DIRECTION 1:
From the records, output as a JSON list of strings the lines starting with the line containing "collection date as typed: Transcribed" and going on through the line containing "genus: Bromus", one string per line and no blank lines.

DOCUMENT SEGMENT:
##############################

The Delhi High Court held, the part of Section 377 of the Indian Penal Code, 1860 which criminalises homosexual act shall be declared unconstitutional. However, to amend or not to amend was left on the discretion of the Parliament. 

Suresh Kumar Koushal vs. NAZ Foundation, 2013

In this case, two arguments were raised. Firstly, homosexuality is a criminal offence, only parliament has the authority to decriminalise it and courts cannot interfere in this matter. Secondly, the right to privacy cannot be extended to such an extent that an individual can commit an offence under it.
It was held, the right to privacy does not cover homosexual acts.

NLSA vs. Union of India and others, 2014

This case is also known as the ‘Transgender Case’. In this case, a loophole was recognised which laid down that all the existing Indian laws only focuses on binary genders, which is either male or female and no provision is enacted for protecting the rights of the transgender community. As a result of which the transgender community has been continuously discriminated.

##############################

RECORD EXCERPTS:
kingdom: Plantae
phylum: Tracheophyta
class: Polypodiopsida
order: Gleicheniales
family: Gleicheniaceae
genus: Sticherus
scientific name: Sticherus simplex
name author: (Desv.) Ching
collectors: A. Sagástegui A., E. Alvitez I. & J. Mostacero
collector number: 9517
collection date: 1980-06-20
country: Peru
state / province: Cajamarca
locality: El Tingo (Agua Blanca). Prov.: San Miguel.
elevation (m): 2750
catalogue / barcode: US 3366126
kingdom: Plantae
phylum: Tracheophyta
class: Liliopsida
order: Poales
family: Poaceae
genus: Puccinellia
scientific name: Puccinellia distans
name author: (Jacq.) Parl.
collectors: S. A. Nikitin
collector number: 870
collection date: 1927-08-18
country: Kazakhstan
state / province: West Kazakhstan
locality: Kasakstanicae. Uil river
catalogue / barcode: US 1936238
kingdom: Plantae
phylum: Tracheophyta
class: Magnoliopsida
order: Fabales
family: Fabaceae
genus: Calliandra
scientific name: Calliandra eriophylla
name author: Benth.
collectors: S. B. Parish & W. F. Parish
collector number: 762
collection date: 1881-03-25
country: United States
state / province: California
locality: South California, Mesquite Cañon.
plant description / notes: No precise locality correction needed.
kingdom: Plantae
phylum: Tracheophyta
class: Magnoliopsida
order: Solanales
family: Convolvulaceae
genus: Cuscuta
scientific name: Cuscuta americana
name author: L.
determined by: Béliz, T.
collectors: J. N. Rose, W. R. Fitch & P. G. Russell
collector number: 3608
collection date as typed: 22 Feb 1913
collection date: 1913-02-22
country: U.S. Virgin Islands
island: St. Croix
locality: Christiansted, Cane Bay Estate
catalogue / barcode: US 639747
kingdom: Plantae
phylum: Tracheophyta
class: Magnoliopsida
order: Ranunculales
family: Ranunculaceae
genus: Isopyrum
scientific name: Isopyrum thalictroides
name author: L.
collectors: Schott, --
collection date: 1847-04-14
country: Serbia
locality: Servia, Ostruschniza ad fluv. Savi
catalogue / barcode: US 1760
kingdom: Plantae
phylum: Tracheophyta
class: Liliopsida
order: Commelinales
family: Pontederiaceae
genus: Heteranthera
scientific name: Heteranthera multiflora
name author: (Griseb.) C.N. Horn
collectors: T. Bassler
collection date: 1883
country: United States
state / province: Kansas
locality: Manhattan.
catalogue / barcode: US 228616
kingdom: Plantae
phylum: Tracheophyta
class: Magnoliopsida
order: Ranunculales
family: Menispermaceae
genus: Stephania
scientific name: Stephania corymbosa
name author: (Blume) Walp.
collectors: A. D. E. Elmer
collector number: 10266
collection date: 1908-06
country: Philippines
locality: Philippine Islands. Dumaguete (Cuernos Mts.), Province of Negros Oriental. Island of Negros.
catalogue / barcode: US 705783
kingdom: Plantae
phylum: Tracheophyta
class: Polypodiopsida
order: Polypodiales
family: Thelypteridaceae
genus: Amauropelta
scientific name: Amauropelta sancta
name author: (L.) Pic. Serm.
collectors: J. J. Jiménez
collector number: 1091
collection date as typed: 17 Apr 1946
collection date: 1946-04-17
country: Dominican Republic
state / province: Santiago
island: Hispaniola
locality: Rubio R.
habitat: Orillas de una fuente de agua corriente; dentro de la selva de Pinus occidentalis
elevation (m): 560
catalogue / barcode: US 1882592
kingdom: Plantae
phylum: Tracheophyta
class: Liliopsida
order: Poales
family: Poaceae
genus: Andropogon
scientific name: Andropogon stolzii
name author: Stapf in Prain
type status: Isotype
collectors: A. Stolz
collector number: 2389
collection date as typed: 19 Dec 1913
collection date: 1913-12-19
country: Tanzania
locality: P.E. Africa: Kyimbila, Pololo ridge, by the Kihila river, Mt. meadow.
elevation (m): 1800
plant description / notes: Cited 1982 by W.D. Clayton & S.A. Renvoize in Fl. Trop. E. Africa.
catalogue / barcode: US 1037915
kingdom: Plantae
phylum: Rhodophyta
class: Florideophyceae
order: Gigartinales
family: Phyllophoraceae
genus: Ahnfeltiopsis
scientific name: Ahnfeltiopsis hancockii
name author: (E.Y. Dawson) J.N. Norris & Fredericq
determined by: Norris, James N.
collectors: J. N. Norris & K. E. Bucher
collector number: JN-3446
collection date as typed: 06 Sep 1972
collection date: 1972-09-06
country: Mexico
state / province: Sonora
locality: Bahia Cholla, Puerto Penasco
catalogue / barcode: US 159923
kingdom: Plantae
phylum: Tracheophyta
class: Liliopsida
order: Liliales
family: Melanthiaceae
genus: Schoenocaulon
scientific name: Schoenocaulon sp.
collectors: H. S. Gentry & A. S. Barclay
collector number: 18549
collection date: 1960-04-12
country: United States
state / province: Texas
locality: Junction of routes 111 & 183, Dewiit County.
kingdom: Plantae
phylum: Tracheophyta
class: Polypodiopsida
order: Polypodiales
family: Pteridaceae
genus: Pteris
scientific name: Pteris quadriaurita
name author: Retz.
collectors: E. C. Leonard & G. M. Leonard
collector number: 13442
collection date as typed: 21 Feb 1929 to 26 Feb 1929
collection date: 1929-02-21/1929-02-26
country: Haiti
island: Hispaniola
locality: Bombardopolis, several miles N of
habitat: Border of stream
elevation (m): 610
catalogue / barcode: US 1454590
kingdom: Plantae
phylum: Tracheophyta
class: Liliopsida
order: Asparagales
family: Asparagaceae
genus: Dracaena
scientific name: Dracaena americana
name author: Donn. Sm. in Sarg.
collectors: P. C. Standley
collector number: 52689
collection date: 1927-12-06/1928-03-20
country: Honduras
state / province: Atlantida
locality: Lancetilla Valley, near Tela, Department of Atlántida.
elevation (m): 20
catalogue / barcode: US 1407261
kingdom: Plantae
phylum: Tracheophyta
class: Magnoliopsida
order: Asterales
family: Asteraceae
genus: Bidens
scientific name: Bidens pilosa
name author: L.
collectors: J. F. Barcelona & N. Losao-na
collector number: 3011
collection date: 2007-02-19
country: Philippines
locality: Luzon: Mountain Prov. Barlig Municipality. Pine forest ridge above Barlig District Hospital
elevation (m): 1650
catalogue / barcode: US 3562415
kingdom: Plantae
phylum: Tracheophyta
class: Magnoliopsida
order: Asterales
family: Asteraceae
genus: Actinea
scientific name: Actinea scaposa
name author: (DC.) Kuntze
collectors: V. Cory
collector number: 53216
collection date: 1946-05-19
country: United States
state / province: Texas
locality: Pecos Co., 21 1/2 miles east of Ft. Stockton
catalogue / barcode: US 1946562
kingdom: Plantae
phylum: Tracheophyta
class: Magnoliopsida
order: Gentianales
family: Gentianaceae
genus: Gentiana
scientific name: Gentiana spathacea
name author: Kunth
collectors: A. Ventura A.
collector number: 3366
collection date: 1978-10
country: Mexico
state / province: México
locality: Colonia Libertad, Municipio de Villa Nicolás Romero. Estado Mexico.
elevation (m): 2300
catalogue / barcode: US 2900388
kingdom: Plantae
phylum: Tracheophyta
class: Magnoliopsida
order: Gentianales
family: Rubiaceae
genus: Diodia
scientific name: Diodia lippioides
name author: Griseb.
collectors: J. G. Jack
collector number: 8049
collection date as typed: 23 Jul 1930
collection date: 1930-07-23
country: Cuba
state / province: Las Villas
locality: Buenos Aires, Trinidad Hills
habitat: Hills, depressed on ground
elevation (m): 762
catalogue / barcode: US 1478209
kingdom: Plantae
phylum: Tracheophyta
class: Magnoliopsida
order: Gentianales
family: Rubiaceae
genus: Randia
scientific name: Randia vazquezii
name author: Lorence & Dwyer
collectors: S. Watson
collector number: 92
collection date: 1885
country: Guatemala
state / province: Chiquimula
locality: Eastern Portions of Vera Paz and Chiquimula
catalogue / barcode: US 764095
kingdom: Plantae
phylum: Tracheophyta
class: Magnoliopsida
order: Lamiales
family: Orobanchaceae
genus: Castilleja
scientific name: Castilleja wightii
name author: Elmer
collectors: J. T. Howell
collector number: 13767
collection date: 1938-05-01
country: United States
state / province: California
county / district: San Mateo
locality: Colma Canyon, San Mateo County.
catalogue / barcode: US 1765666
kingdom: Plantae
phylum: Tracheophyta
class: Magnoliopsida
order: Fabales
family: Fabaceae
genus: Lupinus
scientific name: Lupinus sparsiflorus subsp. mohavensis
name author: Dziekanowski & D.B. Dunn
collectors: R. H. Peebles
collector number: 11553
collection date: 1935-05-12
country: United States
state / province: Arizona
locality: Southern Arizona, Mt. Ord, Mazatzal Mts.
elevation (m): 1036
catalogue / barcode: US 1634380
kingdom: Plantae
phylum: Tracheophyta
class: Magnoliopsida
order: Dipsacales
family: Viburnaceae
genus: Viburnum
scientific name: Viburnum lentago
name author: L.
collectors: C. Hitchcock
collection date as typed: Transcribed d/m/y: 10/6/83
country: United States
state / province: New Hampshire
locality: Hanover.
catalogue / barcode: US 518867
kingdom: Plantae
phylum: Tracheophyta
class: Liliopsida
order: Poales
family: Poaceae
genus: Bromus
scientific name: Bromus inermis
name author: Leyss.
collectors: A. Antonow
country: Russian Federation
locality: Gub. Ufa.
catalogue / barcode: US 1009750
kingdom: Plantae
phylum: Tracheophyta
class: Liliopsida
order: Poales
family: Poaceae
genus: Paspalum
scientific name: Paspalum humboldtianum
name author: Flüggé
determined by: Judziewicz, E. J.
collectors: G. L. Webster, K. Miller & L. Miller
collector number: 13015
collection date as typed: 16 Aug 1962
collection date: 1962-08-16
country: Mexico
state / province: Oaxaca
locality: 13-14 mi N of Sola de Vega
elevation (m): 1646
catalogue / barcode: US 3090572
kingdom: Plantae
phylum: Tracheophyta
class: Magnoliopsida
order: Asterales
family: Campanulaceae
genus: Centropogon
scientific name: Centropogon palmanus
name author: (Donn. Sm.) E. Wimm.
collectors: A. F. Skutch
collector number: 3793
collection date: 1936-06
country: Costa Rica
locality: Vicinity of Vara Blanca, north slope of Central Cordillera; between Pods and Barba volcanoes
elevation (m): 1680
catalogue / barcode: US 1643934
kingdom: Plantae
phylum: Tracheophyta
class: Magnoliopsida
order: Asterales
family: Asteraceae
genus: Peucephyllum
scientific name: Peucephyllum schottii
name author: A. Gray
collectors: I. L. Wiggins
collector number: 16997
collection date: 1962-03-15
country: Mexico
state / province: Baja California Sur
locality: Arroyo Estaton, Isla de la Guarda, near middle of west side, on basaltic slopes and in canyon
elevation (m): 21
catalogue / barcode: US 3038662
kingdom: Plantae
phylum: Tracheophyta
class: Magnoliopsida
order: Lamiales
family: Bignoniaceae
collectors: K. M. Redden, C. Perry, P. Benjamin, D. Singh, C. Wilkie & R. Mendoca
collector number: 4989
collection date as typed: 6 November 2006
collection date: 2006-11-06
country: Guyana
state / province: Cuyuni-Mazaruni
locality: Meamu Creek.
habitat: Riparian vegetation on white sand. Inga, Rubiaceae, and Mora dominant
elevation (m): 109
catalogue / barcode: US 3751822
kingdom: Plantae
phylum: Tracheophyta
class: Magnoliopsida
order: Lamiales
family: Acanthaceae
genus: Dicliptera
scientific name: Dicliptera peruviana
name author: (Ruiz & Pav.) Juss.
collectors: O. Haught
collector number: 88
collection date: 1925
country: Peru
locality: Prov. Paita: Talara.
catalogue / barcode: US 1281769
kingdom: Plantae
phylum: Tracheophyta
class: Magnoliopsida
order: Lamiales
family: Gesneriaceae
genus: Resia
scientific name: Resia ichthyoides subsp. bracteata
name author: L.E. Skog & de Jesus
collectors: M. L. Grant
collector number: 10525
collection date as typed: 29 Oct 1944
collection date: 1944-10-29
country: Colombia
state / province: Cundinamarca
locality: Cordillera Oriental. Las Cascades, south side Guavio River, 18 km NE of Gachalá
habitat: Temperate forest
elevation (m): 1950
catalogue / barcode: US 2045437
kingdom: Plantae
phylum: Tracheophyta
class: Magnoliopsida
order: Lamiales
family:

##############################

DIRECTION 2:
Copy the text on the Section 377 rulings verbatim, starting with "The Delhi High" and going on through "of the Parliament.".

EXERCISE RESPONSE 1:
[
  "collection date as typed: Transcribed d/m/y: 10/6/83",
  "country: United States",
  "state / province: New Hampshire",
  "locality: Hanover.",
  "catalogue / barcode: US 518867",
  "kingdom: Plantae",
  "phylum: Tracheophyta",
  "class: Liliopsida",
  "order: Poales",
  "family: Poaceae",
  "genus: Bromus"
]

EXERCISE RESPONSE 2:
The Delhi High Court held, the part of Section 377 of the Indian Penal Code, 1860 which criminalises homosexual act shall be declared unconstitutional. However, to amend or not to amend was left on the discretion of the Parliament.